Nos gestos nobres , na doçura, no respeito com que me tratava.
Mais que uma tia, uma amiga.
E ele o tio, alguém que eu considerava muito especial também.
Alguém a quem eu considerava como um tio de sangue.
Bom, gentil.. amável...
Tudo certo, iria dormir na casa deles, não me importava de dormir no sofá.
Minha alegria era dormir a acordar ao lado da minha tia.
Eu só tinha 11 anos, uma menina...na idade e nas atitudes.
Foi muito bom...até que...
Fomos dormir, eu sempre tive um sono frágil. Ao menor barulho acordava, a um toque então...
Por menor que fosse ja me despertava.
Acordei na madrugada, sentindo que algo me tocava.Abri os olhos ainda embaçados de sono e vi em pé diante de mim, no sofá da sala, aquele homem nojento.
Com sua respiração amedrontadora, ele bufava feito um bicho  excitado...
estava me descobrindo, retirava delicadamente o lençol de cima de mim e por isso encostou em mim.. Completamente nu , ele me observava, e se masturbava.
Tive nojo, medo, vergonha... Mas encontrei forças e perguntei o que ele pretendia.
Ele não me respondeu e continuou a se tocar, me olhando com aqueles olhos de monstro.
Nunca me esqueci da sua respiração, tenho pesadelos as vezes.
Então eu lhe disse que ia chamar minha tia no quarto em frente, adormecida , depois de um dia de trabalho.
Ele então mudou o olhar de excitado pra raivoso. 
E saiu em silencio...Dirigindo-se ao quarto.
Chorei o resto da noite, sufocando minhas lagrimas com o travesseiro. Os soluços eu engolia como um fel que escorria garganta abaixo, me envenenando a alma, matando minha inocencia.

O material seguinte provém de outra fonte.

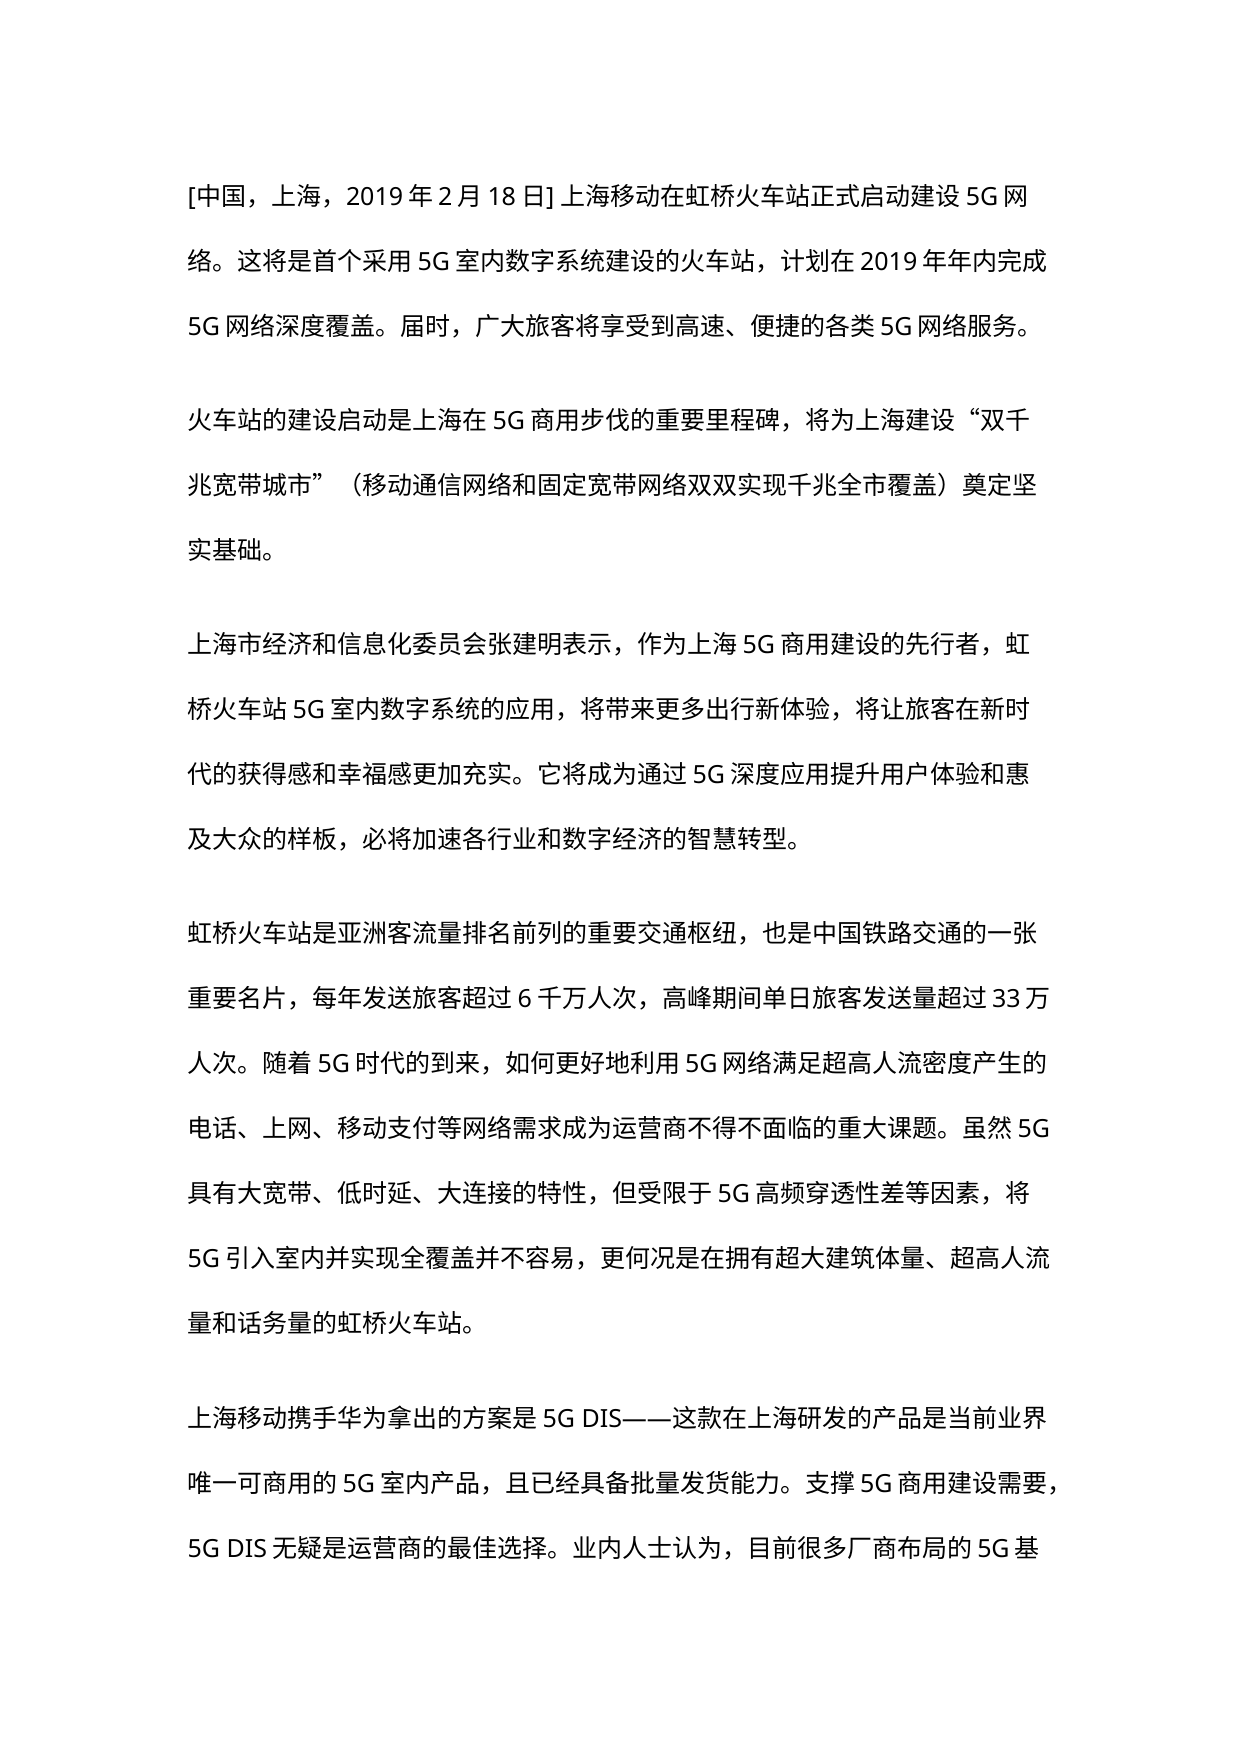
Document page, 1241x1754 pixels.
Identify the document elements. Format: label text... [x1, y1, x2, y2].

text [187, 1384, 1053, 1579]
text 火车站的建设启动是上海在5G商用步伐的重要里程碑，将为上海建设“双千兆宽带城市”（移动通信网络和固定宽带网络双双实现千兆全市覆盖）奠定坚实基础。 [187, 386, 1053, 581]
text [中国，上海，2019年2月18日] 上海移动在虹桥火车站正式启动建设5G网络。这将是首个采用5G室内数字系统建设的火车站，计划在2019年年内完成5G网络深度覆盖。届时，广大旅客将享受到高速、便捷的各类5G网络服务。 [187, 162, 1053, 357]
text 虹桥火车站是亚洲客流量排名前列的重要交通枢纽，也是中国铁路交通的一张重要名片，每年发送旅客超过6千万人次，高峰期间单日旅客发送量超过33万人次。随着5G时代的到来，如何更好地利用5G网络满足超高人流密度产生的电话、上网、移动支付等网络需求成为运营商不得不面临的重大课题。虽然5G具有大宽带、低时延、大连接的特性，但受限于5G高频穿透性差等因素，将5G引入室内并实现全覆盖并不容易，更何况是在拥有超大建筑体量、超高人流量和话务量的虹桥火车站。 [187, 899, 1053, 1354]
text 上海市经济和信息化委员会张建明表示，作为上海5G商用建设的先行者，虹桥火车站5G室内数字系统的应用，将带来更多出行新体验，将让旅客在新时代的获得感和幸福感更加充实。它将成为通过5G深度应用提升用户体验和惠及大众的样板，必将加速各行业和数字经济的智慧转型。 [187, 610, 1053, 870]
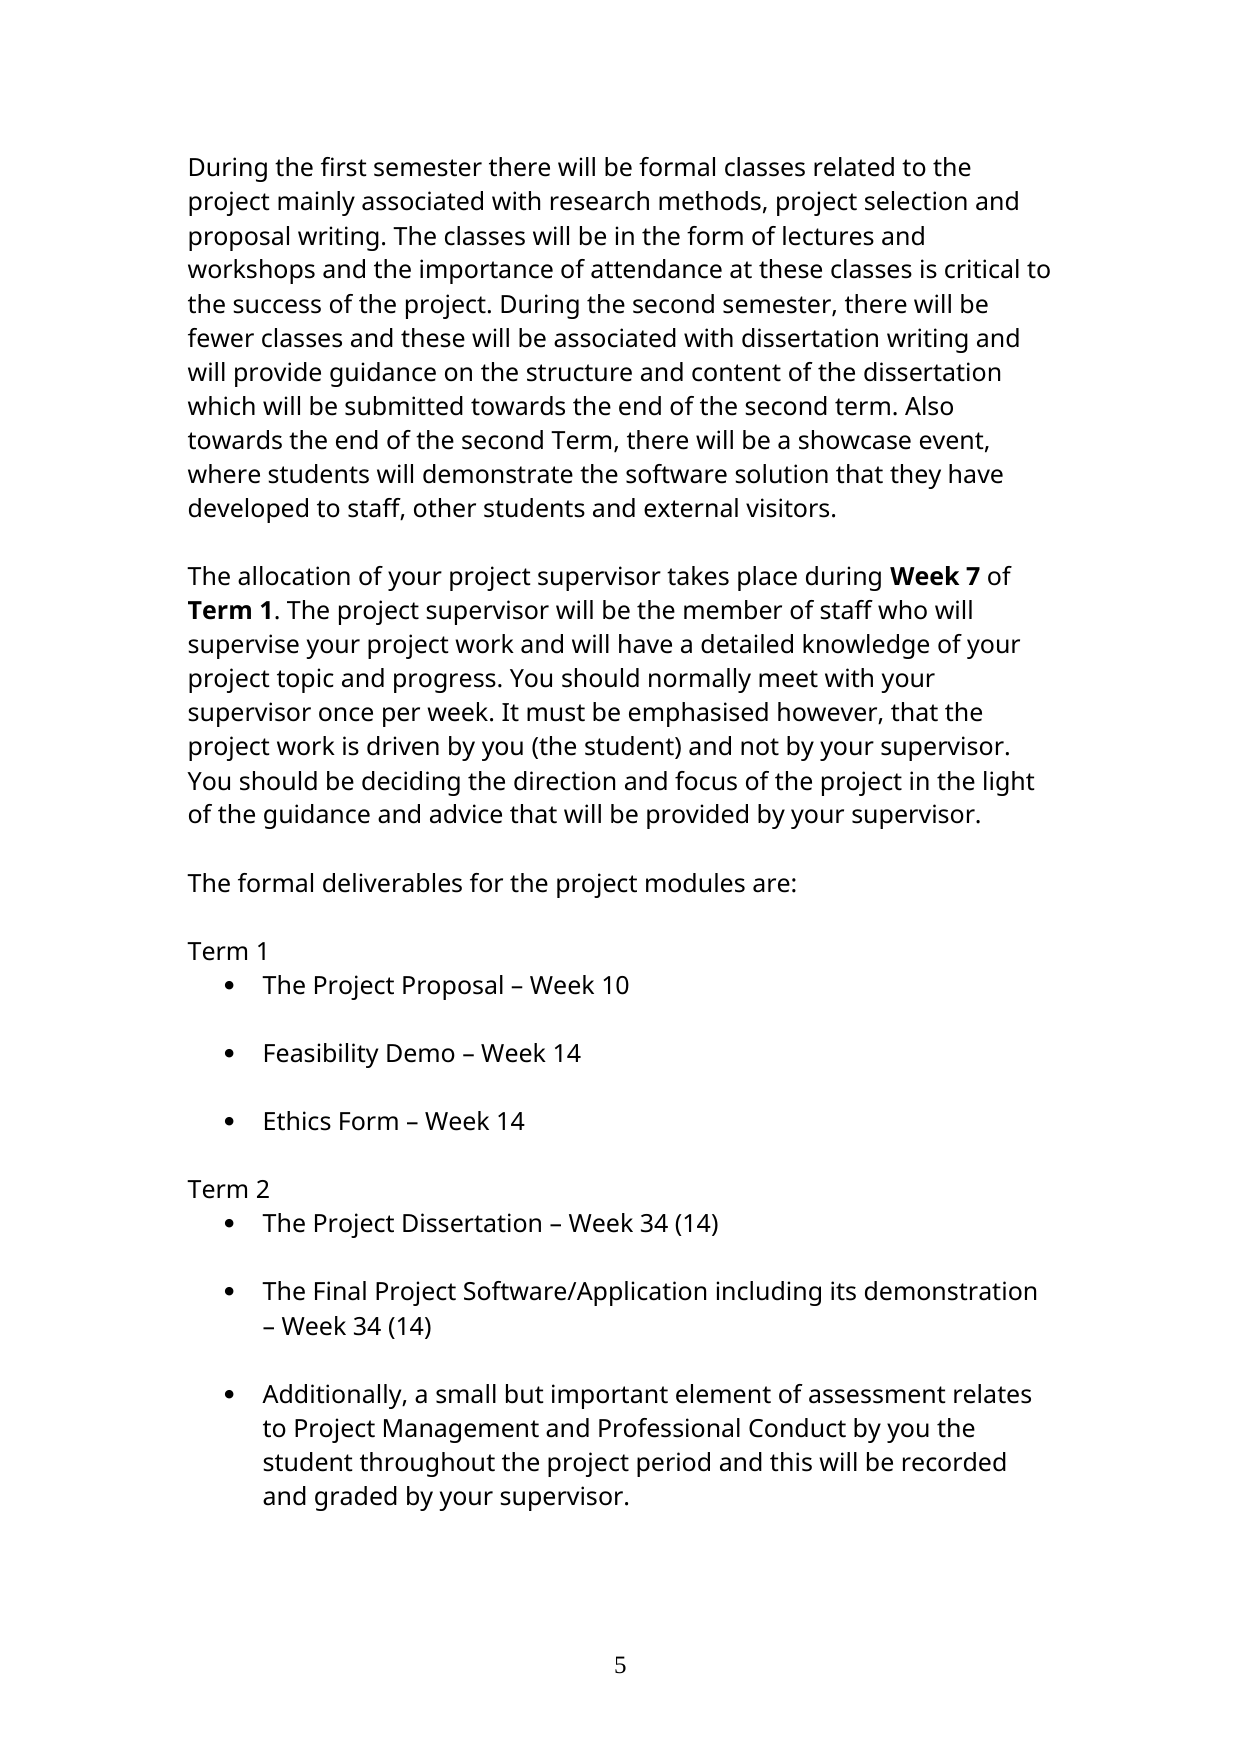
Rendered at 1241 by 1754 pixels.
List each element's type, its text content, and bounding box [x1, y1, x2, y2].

list Additionally, a small but important element of assessment relates to Project Management and Professional Conduct by you the student throughout the project period and this will be recorded and graded by your supervisor. [225, 1376, 1053, 1512]
text The allocation of your project supervisor takes place during Week 7 of Term 1. The project supervisor will be the member of staff who will supervise your project work and will have a detailed knowledge of your project topic and progress. You should normally meet with your supervisor once per week. It must be emphasised however, that the project work is driven by you (the student) and not by your supervisor. You should be deciding the direction and focus of the project in the light of the guidance and advice that will be provided by your supervisor. [187, 559, 1053, 831]
text During the first semester there will be formal classes related to the project mainly associated with research methods, project selection and proposal writing. The classes will be in the form of lectures and workshops and the importance of attendance at these classes is critical to the success of the project. During the second semester, there will be fewer classes and these will be associated with dissertation writing and will provide guidance on the structure and content of the dissertation which will be submitted towards the end of the second term. Also towards the end of the second Term, there will be a showcase event, where students will demonstrate the software solution that they have developed to staff, other students and external visitors. [187, 150, 1053, 525]
list Feasibility Demo – Week 14 [225, 1036, 1053, 1070]
list Ethics Form – Week 14 [225, 1104, 1053, 1138]
list The Project Proposal – Week 10 [225, 967, 1053, 1002]
text Term 1 [187, 933, 1053, 967]
list The Project Dissertation – Week 34 (14) [225, 1206, 1053, 1240]
list The Final Project Software/Application including its demonstration – Week 34 (14) [225, 1274, 1053, 1342]
text The formal deliverables for the project modules are: [187, 865, 1053, 899]
text Term 2 [187, 1172, 1053, 1206]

Na manhã do dia seguinte, agiu como se nada tivesse acontecido. Eu nunca contei nada a ninguém.
Não acreditariam em mim...
Nunca...
E assim se sucederiam os assédios...
Me machuca ainda me lembrar disso.Mas hoje convivo bem com essa dor.
Eu venci, venci o medo, venci o horror, venci o nojo que tinha de sexo.
Hoje vejo tudo diferente.
 Antes me sentia culpada, hoje sei que eles eram os monstros, e eu apenas a vitima inocente.